Die Verteidigung vertrat demgegenüber die Ansicht, Daschner habe sich in einem schwerwiegenden und beispiellosen Dilemma befunden, in dem er zwischen der Menschenwürde des entführten Kindes und der des Entführers habe abwägen müssen. Hierbei habe er sich nach Ausschöpfung aller ermittlungstechnischen Möglichkeiten letztlich zugunsten des Entführungsopfers entschieden. Von einer gegenteiligen Entscheidung wäre zudem zu befürchten gewesen, dass der Staat sich durch eine Schonung des Täters zum „Mordgehilfen“ gemacht und somit seine eigene Glaubwürdigkeit aufs Spiel gesetzt hätte.
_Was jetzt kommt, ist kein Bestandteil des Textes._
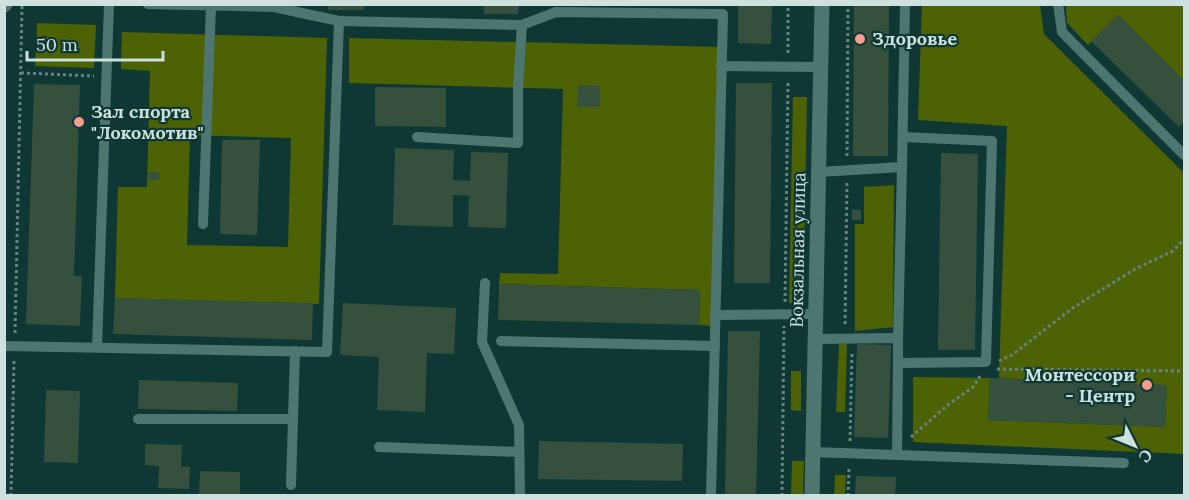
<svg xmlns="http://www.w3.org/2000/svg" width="1189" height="500" viewBox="0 0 1189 500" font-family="Lora,serif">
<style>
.green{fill:#4d6205;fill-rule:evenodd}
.building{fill:#35513e}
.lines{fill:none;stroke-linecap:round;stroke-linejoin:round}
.path{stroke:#648481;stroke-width:3;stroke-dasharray:3 3;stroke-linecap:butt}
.lane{stroke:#4e7671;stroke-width:10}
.street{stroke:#4e7671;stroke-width:15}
.secondary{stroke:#4e7671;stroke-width:15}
.poi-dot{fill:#f59d8f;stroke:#0f3834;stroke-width:2}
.labels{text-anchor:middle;stroke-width:4.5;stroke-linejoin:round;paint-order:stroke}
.poi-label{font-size:18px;font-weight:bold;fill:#cde2df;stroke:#0f3834;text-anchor:start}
.street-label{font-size:18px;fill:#cde2df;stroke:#0f3834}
</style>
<rect width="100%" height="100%" fill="#0f3834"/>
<g class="green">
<path d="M922,5H1040L1044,34L1184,173V454L913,442V377L990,378L988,420L1165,427L1167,386L999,378L1007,126L918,120Z"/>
<path d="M1066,5H1184V81L1118,15L1088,45L1067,23Z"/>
<path d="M37,23L96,25L94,68L35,66Z"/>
<path d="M122,32L327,38L319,304L115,298L118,187H147L150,71L121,69ZM190,135L291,138L288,247L187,245Z"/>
<path d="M349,38L720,47L712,326L699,325L700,290L499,284L500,273L558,274L563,89L349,83Z"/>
<path d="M793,97H807L803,304L789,303Z"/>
<path d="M894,185L893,327L855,331V224H864V187Z"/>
<path d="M839,344H847L845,412H836Z"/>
<path d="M791,371H801V411L791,410Z"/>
<path d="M792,461H804L803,495H791Z"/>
<path d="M835,475H846L845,495H834Z"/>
</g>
<g class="building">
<rect x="328" y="4" width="36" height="6"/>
<path d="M484,4H519L518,14H484Z"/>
<path d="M738,4H772L771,44L738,43Z"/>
<path d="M854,4H889L888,156H853Z"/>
<path d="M1118,15L1184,81V122L1179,127L1091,41Z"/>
<path d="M736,83H772L770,283H734Z"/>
<path d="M34,84L80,85L74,276H82L80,326L26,324Z"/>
<path d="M578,85L600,86V107H577Z"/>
<path d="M375,87L446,88V127L375,126Z"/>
<path d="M222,140H260L257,235L220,234Z"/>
<path d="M395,148L454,150L453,180L470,181L471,152L508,153L506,228L468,227L469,196L453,195V227L393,225Z"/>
<path d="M941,153L978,154L975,350H938Z"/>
<rect x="149" y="172" width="10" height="8"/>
<rect x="852" y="210" width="9" height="10"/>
<path d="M499,284L700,290L699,325L498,320Z"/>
<path d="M115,298L313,303L312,340L113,334Z"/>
<path d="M343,303L456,308L454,354L427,353L425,412L377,410L379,357L340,355Z"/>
<path d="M728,331H760L756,496H725Z"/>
<path d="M857,344L891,345L888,438L854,437Z"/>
<path d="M990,378L1167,385L1165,427L988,420Z"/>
<path d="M139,380L238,383L237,411L138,409Z"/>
<path d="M46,390L80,391L78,463L44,462Z"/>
<path d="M539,441L683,444L682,481L538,479Z"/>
<path d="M145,444L182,445L181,467H190L189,489L158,488L159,466L145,465Z"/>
<path d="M200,471L240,472V496H199Z"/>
<path d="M856,476L896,477L895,496H855Z"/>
</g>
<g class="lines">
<g class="path">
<path d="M788,53V4"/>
<path d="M21,73L94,76"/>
<path d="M847,156L848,4"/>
<path d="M785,302L788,80"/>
<path d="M845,324L847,183"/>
<path d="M15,333L22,6"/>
<path d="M999,361L1012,355L1074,307L1135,269L1173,251L1184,239"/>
<path d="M997,369L1184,371"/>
<path d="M911,437L949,404L973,387L980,376"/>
<path d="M850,441L852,352"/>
<path d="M11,496L14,360"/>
<path d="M782,496L784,326"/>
<path d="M848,496L849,466"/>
</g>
<g class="lane">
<path d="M148,4L274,7L339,21L522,25L556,12L723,14L711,496"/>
<path d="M1058,4L1062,32L1184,155"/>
<path d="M721,66L821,67"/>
<path d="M417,137L518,143V87L522,25"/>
<path d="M819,172L902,167L905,4"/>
<path d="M203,224L211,6"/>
<path d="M485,283L482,342L519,425L520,496"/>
<path d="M715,315L817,314"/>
<path d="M898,338L902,167"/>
<path d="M816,339L898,338V363"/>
<path d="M501,341L715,346"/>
<path d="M4,346L327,352L339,21"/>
<path d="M97,347L109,4"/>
<path d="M138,419H293"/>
<path d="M379,447L519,452"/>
<path d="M813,452L1124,463"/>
<path d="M897,454L898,363L986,362L992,141L903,137"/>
<path d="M291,485L295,351"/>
</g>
<path class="street" d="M4,5L5,4"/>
<path class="secondary" d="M812,496L822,4"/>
</g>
<g class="poi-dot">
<circle cx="860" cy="39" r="6"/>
<circle cx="79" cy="122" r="6"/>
<circle cx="1147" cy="385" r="6"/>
</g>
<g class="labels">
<g class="poi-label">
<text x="872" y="45">Здоровье</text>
<text x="91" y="118">Зал спорта<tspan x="91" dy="21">"Локомотив"</tspan></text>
<text x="1135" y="381" text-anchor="end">Монтессори<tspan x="1135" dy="21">- Центр</tspan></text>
</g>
<g class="street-label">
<text transform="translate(798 250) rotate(-89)" y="6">Вокзальная улица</text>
</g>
</g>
<rect width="1189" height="500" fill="none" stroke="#cde2df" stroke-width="12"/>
<g transform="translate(1135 446) rotate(133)" stroke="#0f3834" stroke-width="4.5" paint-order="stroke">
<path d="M0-4.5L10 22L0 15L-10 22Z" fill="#cde2df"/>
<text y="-9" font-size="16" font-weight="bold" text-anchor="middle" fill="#cde2df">С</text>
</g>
<path d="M27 51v9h136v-9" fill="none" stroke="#cde2df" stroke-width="3"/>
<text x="36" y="51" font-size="18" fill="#cde2df" stroke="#0f3834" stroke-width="4.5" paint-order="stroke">50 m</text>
</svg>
Vielmehr habe Daschner unter Bezugnahme auf die aus § 32 StGB herzuleitende Nothilfe (Notwehrmaßnahmen zugunsten eines Dritten) die üblichen Grenzen des Ermittlungsverfahrens überschreiten dürfen und müssen, um Schaden von dem Tatopfer abzuwenden. Zumindest aber sei eine schuldausschließende Pflichtenkollision anzunehmen.

Urteil und Urteilsbegründung

Die Strafkammer kam zu dem Urteil, die von Daschner angeordnete Androhung von Schmerzen mit dem Ziel, eine Aussage zu erzwingen, habe im hessischen Polizeirecht keine Grundlage und sei rechtswidrig. Auch der von der Verteidigung in Anspruch genommene Aspekt der Nothilfe sei zu verwerfen, da in deren Verfolgung die Verletzung der Menschenwürde des Täters in Kauf genommen worden sei. Eine Verletzung des fundamentalsten Menschenrechts überhaupt sei jedoch durch nichts zu rechtfertigen; dies komme einem Tabubruch gleich, der – nicht zuletzt mit Blick auf die deutsche Geschichte während des Nationalsozialismus – nicht toleriert werden dürfe. Zudem seien auch entgegen der Darstellung der Verteidigung die herkömmlichen Ermittlungsmaßnahmen nicht ausgeschöpft gewesen, da z. B. die Konfrontation des Täters mit der Schwester des Opfers zwar erwogen, dann aber wieder verworfen worden sei. Die von der Verteidigung als Rechtfertigung behauptete „Singularität“ des Falles sei ebenfalls nicht gegeben. Das Gericht erinnerte in diesem Zusammenhang an die Herausforderung des deutschen Rechtsstaates durch den RAF-Terrorismus in den 1970er Jahren und betonte, wenn es damals den Schleyer-Entführern nicht gelungen sei, den Staat aus den Angeln zu heben, so dürfe dies heute auch einem Entführer und Kindesmörder nicht gelingen.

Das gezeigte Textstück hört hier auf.